X

The Problem With ABC’s New Disability Series, ‘Attitudes’

Source: m.dailylife.com/au

“No amount of smiling at a flight of stairs has ever made it turn into a ramp”: We need programs that follow the late…

“Attitude is everything.” Or so claims Attitude, a new series currently screening on the ABC. It’s a nice idea. Unfortunately, it’s patently false. When it comes to disability, attitude is not everything. To quote the late and great Stella Young, “No amount of smiling at a flight of stairs has ever made it turn into a ramp.”

‘Attitude’ is a loaded term when it comes to disability. It assumes that all a disabled person needs to do to eradicate the disadvantages and hardships they face is to adopt the ‘right’ attitude, which will invariably be a positive and upbeat one. But attitudes surrounding disability are shaped by the society in which we live, where it is usually assumed that to live with a disability is either a terrible tragedy or conversely a triumph over adversity. Rather than challenging this assumption, the Attitude series simply perpetuates the misguided view of disability that Stella and other disability activists have long been fighting to change. Is this series really changing attitudes? Or is it merely reinforcing them?
I would argue the latter.

When I heard Graeme Innes speak of this new series at Stella’s memorial, I was hopeful that I would see something in line with her personal politics. Stella subscribed to the social model of disability, or the idea that “disabled people are not wrong for the world we live in, but that the world is simply not yet right for us”.

When I sat down to watch Attitude, I was hopeful that I would get see people with disabilities who were fiery and unapologetic; nuanced human beings, whose disabilities were an important and valuable part of their identity. I was sure the first episode would contain a hefty dose of disability pride, which was something Stella had in spades.

Alas, I was disappointed.

Before I continue, time for some personal disclosure. I have a vested interest in seeing depictions of disability in the media which show people leading interesting and complex lives, depictions which steer clear of presenting disability simply as tragedy or inspirational triumphing over adversity. See, I am a wheelchair user and an out and proud crip, as well as a lesbian.

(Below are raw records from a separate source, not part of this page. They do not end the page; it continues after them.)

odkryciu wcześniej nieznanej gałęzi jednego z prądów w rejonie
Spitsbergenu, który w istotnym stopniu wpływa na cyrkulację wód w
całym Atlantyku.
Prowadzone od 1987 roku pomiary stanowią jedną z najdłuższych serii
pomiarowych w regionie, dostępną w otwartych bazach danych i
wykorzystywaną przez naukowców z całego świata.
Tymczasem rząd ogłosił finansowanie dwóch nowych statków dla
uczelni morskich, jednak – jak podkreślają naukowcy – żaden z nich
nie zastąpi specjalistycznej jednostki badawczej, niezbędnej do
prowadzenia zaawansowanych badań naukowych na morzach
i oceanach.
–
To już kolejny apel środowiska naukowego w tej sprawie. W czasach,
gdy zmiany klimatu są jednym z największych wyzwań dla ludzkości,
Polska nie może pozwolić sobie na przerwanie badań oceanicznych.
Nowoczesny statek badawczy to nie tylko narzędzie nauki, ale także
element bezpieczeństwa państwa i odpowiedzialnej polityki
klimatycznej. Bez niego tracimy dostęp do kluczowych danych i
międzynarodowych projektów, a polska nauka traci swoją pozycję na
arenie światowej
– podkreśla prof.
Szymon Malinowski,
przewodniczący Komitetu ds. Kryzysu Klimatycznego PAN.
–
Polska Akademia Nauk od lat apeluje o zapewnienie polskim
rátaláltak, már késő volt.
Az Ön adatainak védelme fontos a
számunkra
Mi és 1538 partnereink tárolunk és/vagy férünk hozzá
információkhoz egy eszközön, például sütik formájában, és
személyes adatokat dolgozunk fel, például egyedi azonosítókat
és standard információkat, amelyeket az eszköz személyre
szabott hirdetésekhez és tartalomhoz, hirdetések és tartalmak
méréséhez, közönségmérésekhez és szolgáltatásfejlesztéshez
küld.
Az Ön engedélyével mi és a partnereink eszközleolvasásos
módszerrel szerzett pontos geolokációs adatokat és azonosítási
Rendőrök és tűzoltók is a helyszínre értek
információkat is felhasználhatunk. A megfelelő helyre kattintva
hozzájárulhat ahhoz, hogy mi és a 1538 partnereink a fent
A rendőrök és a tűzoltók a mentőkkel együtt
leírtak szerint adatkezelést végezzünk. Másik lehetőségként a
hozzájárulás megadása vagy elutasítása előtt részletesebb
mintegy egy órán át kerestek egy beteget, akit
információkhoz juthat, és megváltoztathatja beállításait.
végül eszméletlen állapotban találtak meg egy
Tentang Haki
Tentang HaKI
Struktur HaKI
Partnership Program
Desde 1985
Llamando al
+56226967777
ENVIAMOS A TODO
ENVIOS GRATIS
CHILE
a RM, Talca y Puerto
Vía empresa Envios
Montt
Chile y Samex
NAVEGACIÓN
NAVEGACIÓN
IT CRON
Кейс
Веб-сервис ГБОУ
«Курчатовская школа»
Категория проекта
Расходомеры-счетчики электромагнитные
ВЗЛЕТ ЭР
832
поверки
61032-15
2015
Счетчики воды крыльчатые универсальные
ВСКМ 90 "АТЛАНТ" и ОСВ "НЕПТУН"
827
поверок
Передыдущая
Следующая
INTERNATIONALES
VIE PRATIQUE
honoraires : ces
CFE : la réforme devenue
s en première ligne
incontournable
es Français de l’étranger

So I was really excited to see that in episode three there was a same-sex couple with two children, with the documentary tracking Amanda and her journey through the initial 12-weeks post-spinal cord injury in a rehabilitation centre. This was a story of grief and loss, of struggling to come to terms with and manage a changed body, which would be a very difficult transition for anyone.

But Amanda’s is not the only story of disability. By showing only acquired disability and doing so to a national audience, the majority of whom are not disabled; it reinforces the idea that to live with a disability is a tragedy. Telling only stories of people who have recently become disabled allows the non-disabled viewer to identify with the tragedy on screen, to enter into thinking ‘This could happen to me too, and all I would want would be to be normal again’. This positions disability as an experience that is relatable only in terms of how tragedy forces one to ‘overcome adversity’.
Sure, it’s understandable that in cases where disability is recently acquired, those individuals would voice their desire to be ‘normal’ again. After all, they’re coming to terms to a changed body. However, it would be particularly interesting to see how their attitudes towards their disability may change in the future. For instance, what happens when they get home? What kind of processes do they go through when they realize this is life now? Do they find disability mentors once they leave rehab, people they can connect with who share their experiences? How do their friends and loved ones deal with the changes this has brought into their lives?

There is do denying that there does indeed need to be a representation of the acquired disability experience, but as disability activist Kath Duncan says, “These episodes are not in my opinion about attitudes or changing attitudes; they are, rather, out of context snapshots of some traumatized people’s lives.”

We need to see a range of disabilities which include people who have lived with their disabilities all their lives, who have learnt to incorporate it into their identity in a positive way and, importantly, are knowledgeable in the social model of disability and are engaged and active in the disability community. Those people – people like me – bring a very different and valuable perspective on what it means to live in a non-normative body. Disability needs to be portrayed as the experience of bodily disadvantages that arise not out of tragedy or accident, but from a society that fails to provide access and inclusion for 20% of the population.

Pride in our differences and unique ways of moving through and seeing the world needs to be depicted so that those living with a disability, as well as those who may acquire one, have an alternative way of understanding this important part of who they are.

We need to see media depictions which capture and celebrate a diversity of disabilities and promote a much deeper understanding of what it is actually like to live in a non-normative body. Such representations would actually challenge and change attitudes instead of just reinforcing stereotypes. Programs that really do achieve and promote this change in attitude would surely have made Stella Young proud.